Formal completion of a complex normal bundle along the zero section The total space of a complex normal bundle over a submanifold $Y$ in a complex manifold $X$ can be seen as an analytic scheme. If one blindly uses  Hartshorne's definition about "formal schemes" from his book "Algebraic Geometry" to formally complete the normal bundle $N$ along the zero section $\epsilon $,  the formal completion of $N$ would be of the form
$(\epsilon, \lim_{\leftarrow}\mathcal{O}_N/\mathcal{I}^n)$
 where $\mathcal{I}=\{f\in\mathcal{O}(N): f|_\epsilon=0\}$ is the ideal sheaf. 
What worries me is that Hartshorne's definition in the category of algebraic schemes is specifically said to be valid for noetherian schemes, which the complex manifold N isn't. Is that a problem? Do we need the noetherian condition in the complex analytic case at all? How can we adapt the algebraic definition of "formal scheme" for analytic schemes?
Thank you for your help. I hope I was able to formulate clearly my problem.
 A: Instead of trying to adapt Hartshorne's definition for formal completion of noetherian schemes to the difficult case of analytic schemes, which are never noetherian, we could instead consider the holomorphic symmetric algebra bundle $\eta:Sym^{\bullet}(N^*)\rightarrow Y$ of the conormal bundle $N^*\rightarrow Y$ and formally complete this bundle.
According section 3 of the article "Formality theorems for Hochschild chains in the Lie algebroid setting" by D. Calaque, V. Dolgushev and G. Halbout one can formally complete the holomorphic symmetric algebra bundle $Sym^{\bullet}(N^*)$ of the complex conormal bundle $N^*$. The local sections of the completion $\widehat Sym^{\bullet}(N^*)$ are then given in local coordinates by $f=\sum_{l\geq0}f_{i_1\dots i_l}(y)w^{i_1}\dots w^{i_l}$, where $y_1, \dots, y_l$ are some local coordinates on $Y$ and $w_1, \dots, w_m$, m=codim(Y) are the local coordinates on the fibres of $N$. 

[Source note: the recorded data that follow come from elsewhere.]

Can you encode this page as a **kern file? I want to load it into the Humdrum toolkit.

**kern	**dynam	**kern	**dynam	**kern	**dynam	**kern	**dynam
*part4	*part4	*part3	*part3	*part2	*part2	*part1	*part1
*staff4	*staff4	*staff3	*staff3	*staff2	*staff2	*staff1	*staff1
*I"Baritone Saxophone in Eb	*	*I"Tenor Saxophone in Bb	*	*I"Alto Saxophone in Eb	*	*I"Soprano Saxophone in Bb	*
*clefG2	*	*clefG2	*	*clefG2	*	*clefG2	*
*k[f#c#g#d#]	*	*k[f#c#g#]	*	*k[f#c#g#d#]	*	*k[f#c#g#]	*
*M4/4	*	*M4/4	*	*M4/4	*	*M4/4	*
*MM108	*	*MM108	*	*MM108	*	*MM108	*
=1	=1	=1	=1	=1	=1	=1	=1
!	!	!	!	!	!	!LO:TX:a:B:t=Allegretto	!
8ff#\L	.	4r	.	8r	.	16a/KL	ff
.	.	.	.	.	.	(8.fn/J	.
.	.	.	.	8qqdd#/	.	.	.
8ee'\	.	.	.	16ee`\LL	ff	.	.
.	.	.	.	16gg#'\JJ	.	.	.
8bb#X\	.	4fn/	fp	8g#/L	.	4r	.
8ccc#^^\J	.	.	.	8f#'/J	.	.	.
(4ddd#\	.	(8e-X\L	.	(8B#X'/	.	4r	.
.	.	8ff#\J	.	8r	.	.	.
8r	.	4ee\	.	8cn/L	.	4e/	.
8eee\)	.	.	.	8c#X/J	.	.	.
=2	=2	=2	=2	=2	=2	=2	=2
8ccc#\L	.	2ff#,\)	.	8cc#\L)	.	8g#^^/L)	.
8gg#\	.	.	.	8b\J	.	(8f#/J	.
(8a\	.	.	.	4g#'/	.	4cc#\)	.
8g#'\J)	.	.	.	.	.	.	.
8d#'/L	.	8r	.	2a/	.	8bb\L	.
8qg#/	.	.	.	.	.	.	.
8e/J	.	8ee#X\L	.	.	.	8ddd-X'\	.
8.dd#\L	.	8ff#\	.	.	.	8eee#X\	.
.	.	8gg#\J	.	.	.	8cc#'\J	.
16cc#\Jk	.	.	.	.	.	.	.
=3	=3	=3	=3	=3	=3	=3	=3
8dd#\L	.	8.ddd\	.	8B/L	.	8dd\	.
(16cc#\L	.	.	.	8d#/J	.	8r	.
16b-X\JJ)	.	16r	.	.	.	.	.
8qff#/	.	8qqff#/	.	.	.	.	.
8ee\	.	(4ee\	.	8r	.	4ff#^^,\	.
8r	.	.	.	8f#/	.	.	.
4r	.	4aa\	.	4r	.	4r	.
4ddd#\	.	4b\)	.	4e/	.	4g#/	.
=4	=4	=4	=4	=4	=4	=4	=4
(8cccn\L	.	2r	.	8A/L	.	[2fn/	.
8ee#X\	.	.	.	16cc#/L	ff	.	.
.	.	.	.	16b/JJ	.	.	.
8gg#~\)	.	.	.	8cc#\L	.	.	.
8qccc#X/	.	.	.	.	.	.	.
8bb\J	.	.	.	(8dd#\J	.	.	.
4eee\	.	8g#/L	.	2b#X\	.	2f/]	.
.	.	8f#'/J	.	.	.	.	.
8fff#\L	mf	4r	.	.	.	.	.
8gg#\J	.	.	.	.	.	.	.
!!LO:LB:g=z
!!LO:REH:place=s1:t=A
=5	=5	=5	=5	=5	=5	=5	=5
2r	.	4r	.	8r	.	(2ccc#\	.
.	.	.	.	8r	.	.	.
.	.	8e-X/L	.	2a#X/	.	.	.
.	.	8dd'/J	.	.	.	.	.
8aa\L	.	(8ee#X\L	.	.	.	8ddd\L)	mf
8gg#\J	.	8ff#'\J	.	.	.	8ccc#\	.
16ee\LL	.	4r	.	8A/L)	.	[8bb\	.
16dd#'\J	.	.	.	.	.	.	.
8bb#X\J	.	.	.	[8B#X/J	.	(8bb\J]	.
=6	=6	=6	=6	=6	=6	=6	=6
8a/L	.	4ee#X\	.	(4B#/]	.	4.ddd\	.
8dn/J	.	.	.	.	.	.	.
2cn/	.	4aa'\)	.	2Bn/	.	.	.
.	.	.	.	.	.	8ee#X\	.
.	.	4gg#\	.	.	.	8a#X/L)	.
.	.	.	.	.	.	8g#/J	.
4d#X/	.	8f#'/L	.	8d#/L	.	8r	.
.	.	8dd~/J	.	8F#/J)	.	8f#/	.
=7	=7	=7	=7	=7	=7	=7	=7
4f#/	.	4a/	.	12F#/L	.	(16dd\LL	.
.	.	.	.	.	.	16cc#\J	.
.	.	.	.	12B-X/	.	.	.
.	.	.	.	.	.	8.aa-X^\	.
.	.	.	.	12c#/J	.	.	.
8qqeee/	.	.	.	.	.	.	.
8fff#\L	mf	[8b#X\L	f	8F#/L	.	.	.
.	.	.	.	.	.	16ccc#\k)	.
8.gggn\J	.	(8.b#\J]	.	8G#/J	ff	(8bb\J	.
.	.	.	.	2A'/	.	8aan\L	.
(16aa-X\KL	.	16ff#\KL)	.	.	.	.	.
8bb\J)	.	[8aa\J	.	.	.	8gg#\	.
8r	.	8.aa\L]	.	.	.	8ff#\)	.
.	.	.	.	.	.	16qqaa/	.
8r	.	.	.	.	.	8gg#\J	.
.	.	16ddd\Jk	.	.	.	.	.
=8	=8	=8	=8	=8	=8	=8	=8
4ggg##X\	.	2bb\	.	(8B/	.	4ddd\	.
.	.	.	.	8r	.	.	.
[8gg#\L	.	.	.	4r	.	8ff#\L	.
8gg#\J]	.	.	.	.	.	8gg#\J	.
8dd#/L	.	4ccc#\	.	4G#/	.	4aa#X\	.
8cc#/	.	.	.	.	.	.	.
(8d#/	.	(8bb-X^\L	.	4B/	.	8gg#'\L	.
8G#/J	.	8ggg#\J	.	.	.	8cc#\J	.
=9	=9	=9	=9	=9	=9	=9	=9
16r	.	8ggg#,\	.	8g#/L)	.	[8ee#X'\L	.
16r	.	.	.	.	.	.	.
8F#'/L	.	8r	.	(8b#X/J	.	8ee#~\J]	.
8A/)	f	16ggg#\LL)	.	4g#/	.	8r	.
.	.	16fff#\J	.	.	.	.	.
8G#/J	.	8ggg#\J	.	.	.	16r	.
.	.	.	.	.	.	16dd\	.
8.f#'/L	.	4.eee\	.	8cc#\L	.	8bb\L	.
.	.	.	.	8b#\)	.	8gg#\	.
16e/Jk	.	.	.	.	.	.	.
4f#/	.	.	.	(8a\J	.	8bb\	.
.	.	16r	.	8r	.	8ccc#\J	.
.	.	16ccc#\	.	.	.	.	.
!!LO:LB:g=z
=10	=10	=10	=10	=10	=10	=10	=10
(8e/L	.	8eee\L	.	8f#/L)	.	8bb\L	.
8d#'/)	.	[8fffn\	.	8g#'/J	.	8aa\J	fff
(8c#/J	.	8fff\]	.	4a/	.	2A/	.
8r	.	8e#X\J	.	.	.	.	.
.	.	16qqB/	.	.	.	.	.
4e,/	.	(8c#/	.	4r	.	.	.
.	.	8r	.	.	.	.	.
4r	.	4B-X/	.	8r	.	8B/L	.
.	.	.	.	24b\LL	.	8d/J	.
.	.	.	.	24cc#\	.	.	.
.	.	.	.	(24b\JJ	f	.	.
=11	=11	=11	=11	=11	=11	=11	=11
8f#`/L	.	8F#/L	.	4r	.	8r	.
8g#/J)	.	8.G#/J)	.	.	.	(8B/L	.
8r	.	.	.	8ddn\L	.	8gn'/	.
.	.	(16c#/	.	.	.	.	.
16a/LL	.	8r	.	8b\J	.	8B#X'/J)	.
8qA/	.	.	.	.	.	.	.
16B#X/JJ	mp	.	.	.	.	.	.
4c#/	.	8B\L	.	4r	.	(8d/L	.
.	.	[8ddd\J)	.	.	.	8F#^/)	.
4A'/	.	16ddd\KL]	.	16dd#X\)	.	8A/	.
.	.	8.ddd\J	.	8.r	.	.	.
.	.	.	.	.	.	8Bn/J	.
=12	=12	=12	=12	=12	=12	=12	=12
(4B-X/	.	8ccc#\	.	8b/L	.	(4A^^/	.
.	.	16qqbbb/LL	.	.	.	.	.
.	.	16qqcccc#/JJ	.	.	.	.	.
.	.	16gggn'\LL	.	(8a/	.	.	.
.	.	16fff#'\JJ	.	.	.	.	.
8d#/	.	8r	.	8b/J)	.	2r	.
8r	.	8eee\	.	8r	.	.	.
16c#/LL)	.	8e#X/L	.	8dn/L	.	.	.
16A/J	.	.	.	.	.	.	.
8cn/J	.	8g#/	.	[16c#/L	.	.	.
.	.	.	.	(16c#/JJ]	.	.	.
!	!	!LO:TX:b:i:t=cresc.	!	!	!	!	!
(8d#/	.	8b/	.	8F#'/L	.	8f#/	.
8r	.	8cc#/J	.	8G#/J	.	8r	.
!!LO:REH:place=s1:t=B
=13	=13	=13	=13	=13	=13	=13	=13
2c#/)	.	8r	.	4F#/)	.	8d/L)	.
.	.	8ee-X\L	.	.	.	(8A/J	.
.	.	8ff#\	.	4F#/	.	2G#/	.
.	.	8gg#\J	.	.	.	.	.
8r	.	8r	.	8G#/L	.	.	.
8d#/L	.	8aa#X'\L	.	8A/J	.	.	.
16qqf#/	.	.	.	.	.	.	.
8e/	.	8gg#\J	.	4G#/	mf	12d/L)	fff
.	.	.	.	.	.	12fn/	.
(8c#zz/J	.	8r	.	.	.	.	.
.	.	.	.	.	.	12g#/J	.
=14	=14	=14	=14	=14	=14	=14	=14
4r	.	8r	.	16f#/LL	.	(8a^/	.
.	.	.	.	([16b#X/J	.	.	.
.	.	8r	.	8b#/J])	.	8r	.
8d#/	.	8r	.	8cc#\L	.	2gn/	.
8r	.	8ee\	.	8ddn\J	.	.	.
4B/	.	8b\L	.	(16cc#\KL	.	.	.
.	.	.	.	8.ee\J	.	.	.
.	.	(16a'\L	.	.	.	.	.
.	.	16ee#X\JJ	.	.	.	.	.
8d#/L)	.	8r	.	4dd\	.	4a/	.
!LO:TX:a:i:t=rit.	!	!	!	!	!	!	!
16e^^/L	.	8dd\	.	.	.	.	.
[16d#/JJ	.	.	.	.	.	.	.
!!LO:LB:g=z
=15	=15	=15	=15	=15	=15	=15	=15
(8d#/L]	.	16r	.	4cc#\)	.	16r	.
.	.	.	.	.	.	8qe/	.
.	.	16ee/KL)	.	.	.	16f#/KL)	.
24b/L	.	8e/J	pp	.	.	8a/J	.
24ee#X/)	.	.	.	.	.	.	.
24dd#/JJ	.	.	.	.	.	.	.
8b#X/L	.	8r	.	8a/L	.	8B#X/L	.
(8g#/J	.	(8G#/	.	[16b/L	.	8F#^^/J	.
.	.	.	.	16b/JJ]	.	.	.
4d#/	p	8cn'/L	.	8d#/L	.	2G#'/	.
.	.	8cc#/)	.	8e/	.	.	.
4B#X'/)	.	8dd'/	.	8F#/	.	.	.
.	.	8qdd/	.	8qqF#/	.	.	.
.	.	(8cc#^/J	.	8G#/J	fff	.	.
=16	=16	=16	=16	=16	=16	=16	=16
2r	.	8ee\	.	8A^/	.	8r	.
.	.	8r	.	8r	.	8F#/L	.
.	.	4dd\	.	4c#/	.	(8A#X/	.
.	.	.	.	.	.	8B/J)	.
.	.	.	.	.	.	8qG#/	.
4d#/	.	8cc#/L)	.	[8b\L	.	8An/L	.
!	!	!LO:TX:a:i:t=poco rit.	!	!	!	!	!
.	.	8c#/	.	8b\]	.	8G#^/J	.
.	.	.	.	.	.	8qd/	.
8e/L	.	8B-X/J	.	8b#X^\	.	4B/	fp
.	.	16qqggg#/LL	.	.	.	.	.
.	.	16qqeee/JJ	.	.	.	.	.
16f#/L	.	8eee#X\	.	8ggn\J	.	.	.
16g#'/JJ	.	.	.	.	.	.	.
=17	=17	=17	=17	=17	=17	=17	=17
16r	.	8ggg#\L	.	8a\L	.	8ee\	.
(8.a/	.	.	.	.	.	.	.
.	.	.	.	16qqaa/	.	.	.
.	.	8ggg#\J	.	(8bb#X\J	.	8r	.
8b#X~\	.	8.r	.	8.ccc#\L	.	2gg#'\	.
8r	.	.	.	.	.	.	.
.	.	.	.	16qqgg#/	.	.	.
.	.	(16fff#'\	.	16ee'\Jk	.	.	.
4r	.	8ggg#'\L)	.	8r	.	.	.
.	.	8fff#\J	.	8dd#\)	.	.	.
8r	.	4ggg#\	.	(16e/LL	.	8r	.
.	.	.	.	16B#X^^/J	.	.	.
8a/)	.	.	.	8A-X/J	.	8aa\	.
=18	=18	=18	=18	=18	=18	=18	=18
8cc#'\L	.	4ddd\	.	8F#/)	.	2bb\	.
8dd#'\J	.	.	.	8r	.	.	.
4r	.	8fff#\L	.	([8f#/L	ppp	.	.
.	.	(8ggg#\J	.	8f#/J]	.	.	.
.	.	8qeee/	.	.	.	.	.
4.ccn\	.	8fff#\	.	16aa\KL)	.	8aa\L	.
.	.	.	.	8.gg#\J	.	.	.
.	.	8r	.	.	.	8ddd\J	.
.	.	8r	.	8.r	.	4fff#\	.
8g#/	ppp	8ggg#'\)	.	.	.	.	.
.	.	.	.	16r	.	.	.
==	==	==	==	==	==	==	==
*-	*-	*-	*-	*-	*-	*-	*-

This bundle, I think, can be interpreted as the formal completion of the complex-analytic locally free quasi-coherent sheaf $\mathcal{Sym^{\bullet}(N^*)}$. Moreover, comparing Hartshorne with this, it seems that $\mathcal{\widehat Sym^{\bullet}(N^*)}$ is indeed the analytic version of the usual formal completion of an algebraic bundle $N$ along its zero section. It is an exercise to show that in the algebraic case $\mathcal{\widehat Sym^{\bullet}(N^*)}=\mathcal O_{\hat N}$ which is precisely Hartshorne's definition of formal completion of a noetherian scheme. I am not fooling myself, do I?